The methods described above may produce a fair value calculation that may not be indicative of net realizable value or reflective of future fair values. Furthermore, while the Plan believes its valuation methods are appropriate and consistent with other market participants, the use of different methodologies or assumptions to determine the fair value of certain financial instruments could result in a different estimate of fair value at the reporting date.
Valuation Hierarchy
FAS 157 established a three-level valuation hierarchy for disclosure of fair value measurements. The valuation hierarchy is based upon the transparency of the inputs to the valuation of an asset or liability as of the measurement date. The three levels are defined as follows:
Level 1 — inputs to the valuation methodology are quoted prices (unadjusted) for identical assets and liabilities in active markets.
Level 2 — inputs to the valuation methodology include quoted prices for similar assets and liabilities in active markets, and inputs that are observable for the asset or liability, either directly or indirectly, for substantially the full term of the financial instrument.
Level 3 — inputs to the valuation methodology are unobservable and significant to the valuation measurement.
A financial instrument’s categorization within the valuation hierarchy is based upon the lowest level of input that is significant to the fair value measurement.

-8-


 

Rome Metals, LLC Employees’ 401(k) and
Profit Sharing Plan
Notes to Financial Statements (continued)
4. Fair Value Measurements (continued)
Valuation methodologies
The valuation methodologies used for assets and liabilities measured at fair value, including their general classification based on the fair value hierarchy, includes the following:
  Cash and cash equivalents — where the Net Asset Value (NAV) is a quoted price in a market that is active, it is classified within level 1 of the valuation hierarchy. In certain cases NAV is a quoted price in a market that is not active, or is based on quoted prices for similar assets and liabilities in active markets, and these investments are classified within level 2 of the valuation hierarchy.
 
  Corporate common stocks — are valued at the closing price reported on the major market on which the individual securities are traded. Substantially all other common stock is classified within level 1 of the valuation hierarchy.

★ ★ ★

▸ Written tasks:
1 > In the retirement plan's fair value notes, what decides where a financial instrument falls within the valuation hierarchy?
2 > Pick up the retirement plan's fair value notes right after the entry on corporate common stocks and carry them forward.
The records have no role in this work.

(Stored entries)
★ ★ ★

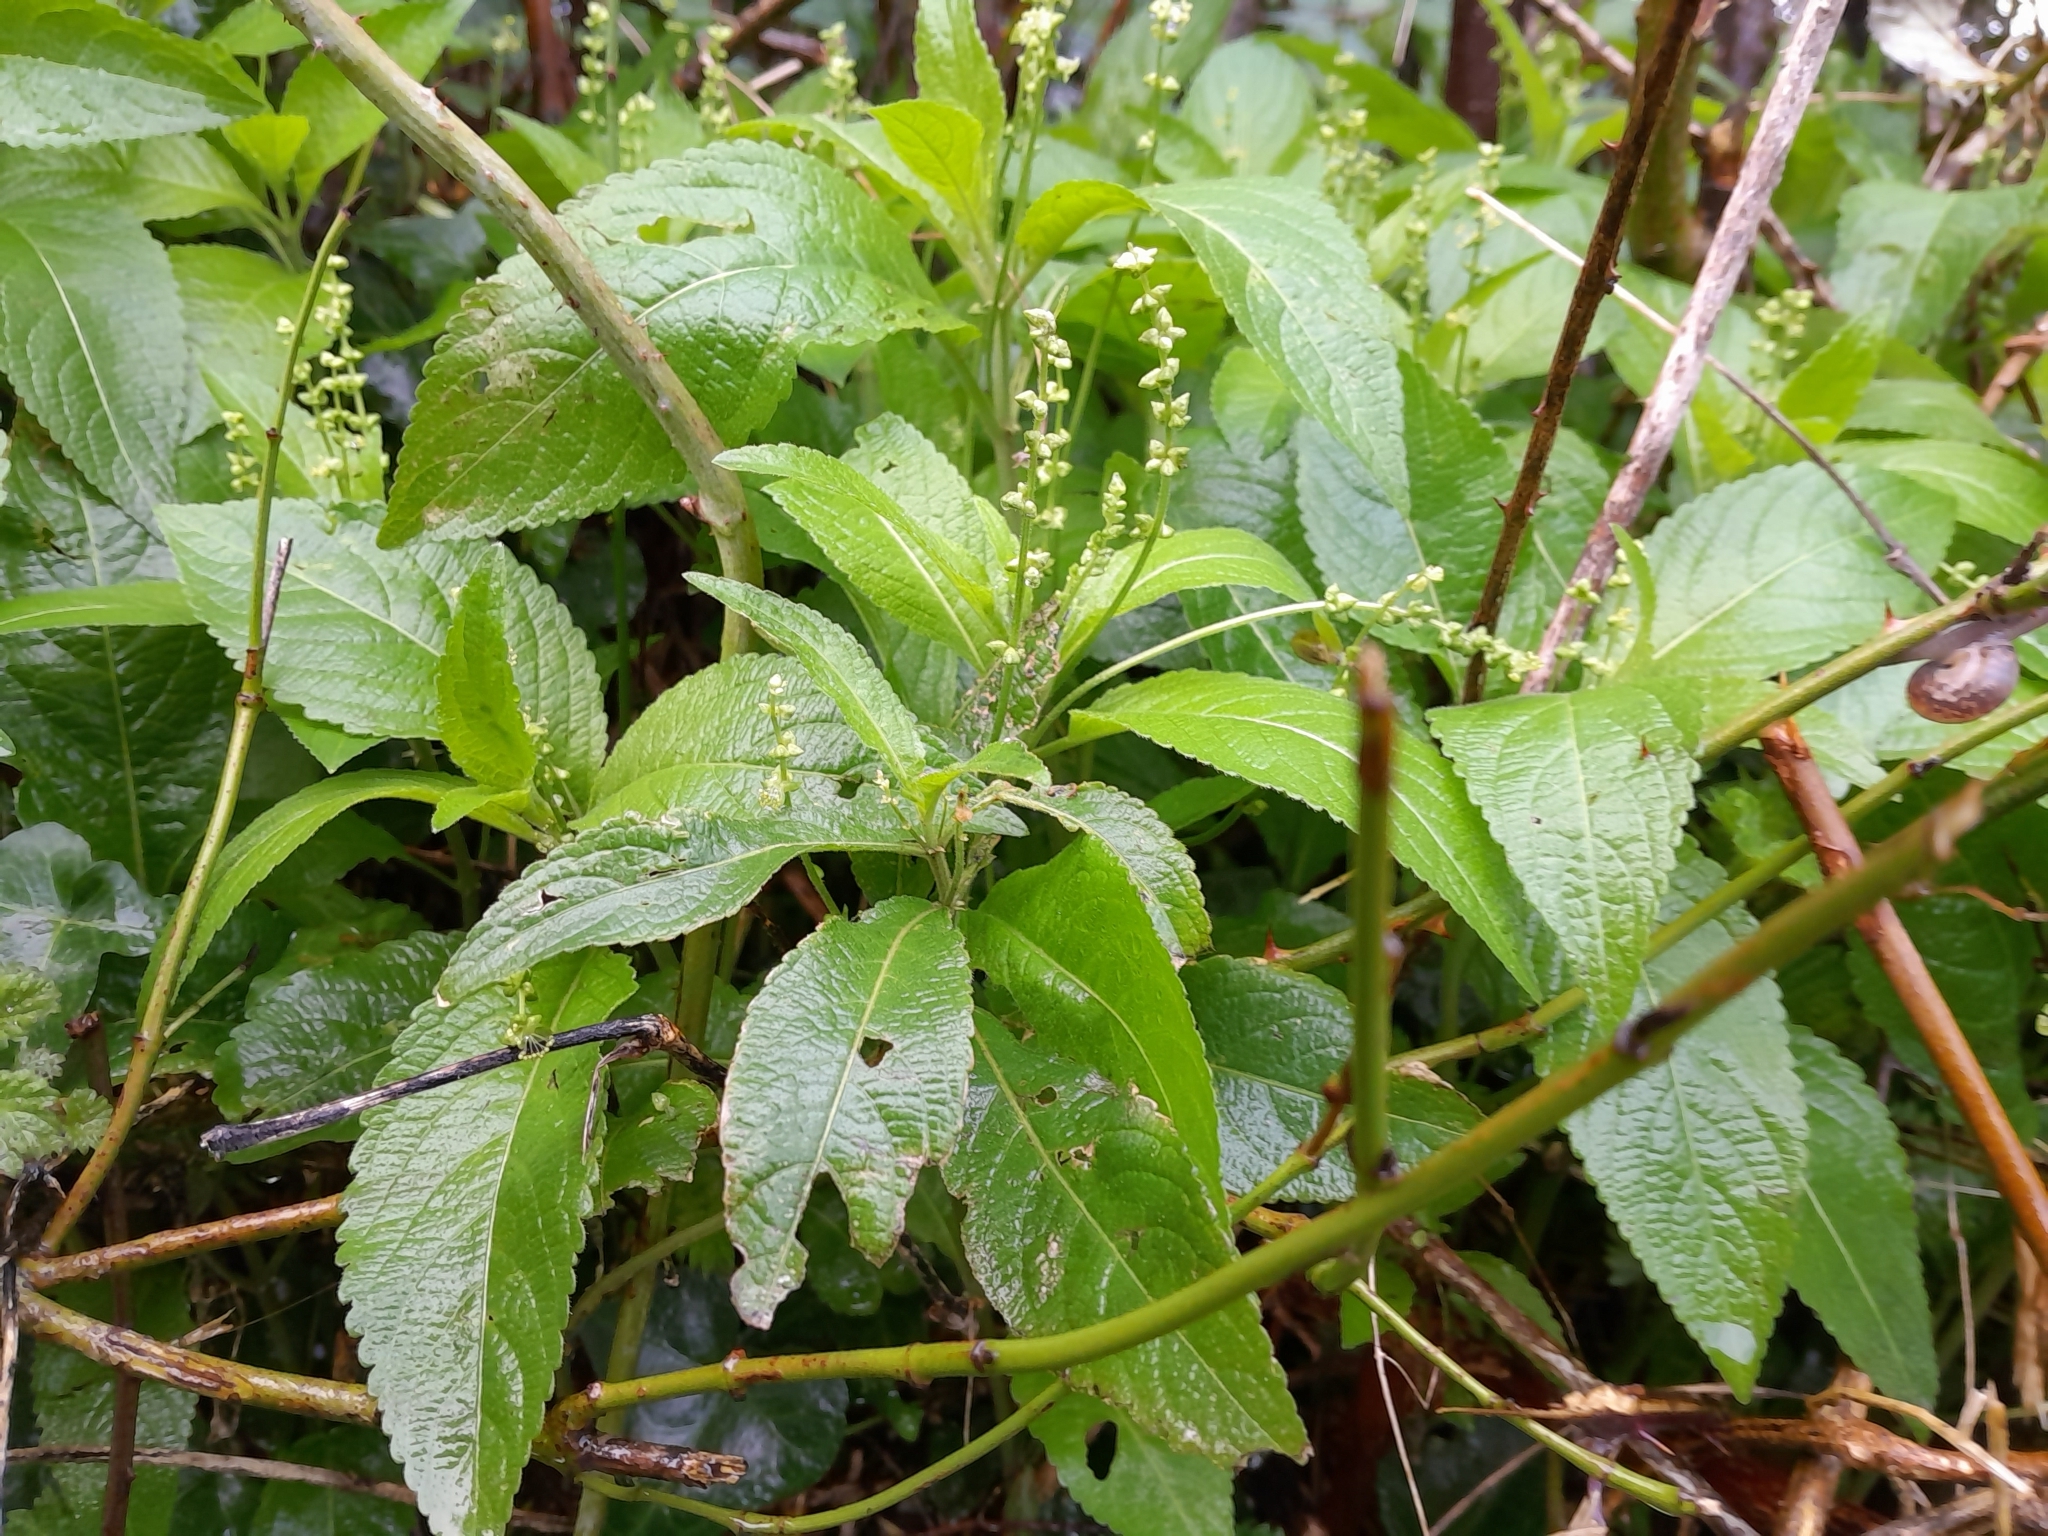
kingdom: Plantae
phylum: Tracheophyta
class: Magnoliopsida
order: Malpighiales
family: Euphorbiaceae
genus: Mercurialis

★ ★ ★

▸ Responses:
1 > The lowest level of input that is significant to the fair value measurement.

2 >
  Common/collective trust funds — these investments are public investment vehicles valued using the NAV provided by the administrator of the fund. The NAV is based on the value of the underlying assets owned by the fund, minus its liabilities, and then divided by the number of shares outstanding. The NAV is a quoted price in a market that is not active and classified within level 2 of the valuation hierarchy.
 
  Registered investment companies — these investments are public investment vehicles valued using the NAV provided by the administrator of the fund. The NAV is based on the value of the underlying assets owned by the fund, minus its liabilities, and then divided by the number of shares outstanding. Where the NAV is a quoted price in a market that is active, it is classified within level 1 of the valuation hierarchy. In certain cases NAV is a quoted price in a market that is not active, or is based on quoted prices for similar assets and liabilities in active markets, and these investments are classified within level 2 of the valuation hierarchy.
 
  Corporate debt instruments, U.S. government and federal agency obligations, U.S. government-sponsored entity obligations, and other — where quoted prices are available in an active market, the investments are classified within level 1 of the valuation hierarchy. If quoted market prices are not available for the specific security, then fair values are estimated by using pricing models, quoted prices of securities with similar characteristics or discounted cash flows. When quoted market prices for the specific security are not available in an active market, they are classified within level 2 of the valuation hierarchy.

-9-


 

Rome Metals, LLC Employees’ 401(k) and
Profit Sharing Plan
Notes to Financial Statements (continued)
4. Fair Value Measurements (continued)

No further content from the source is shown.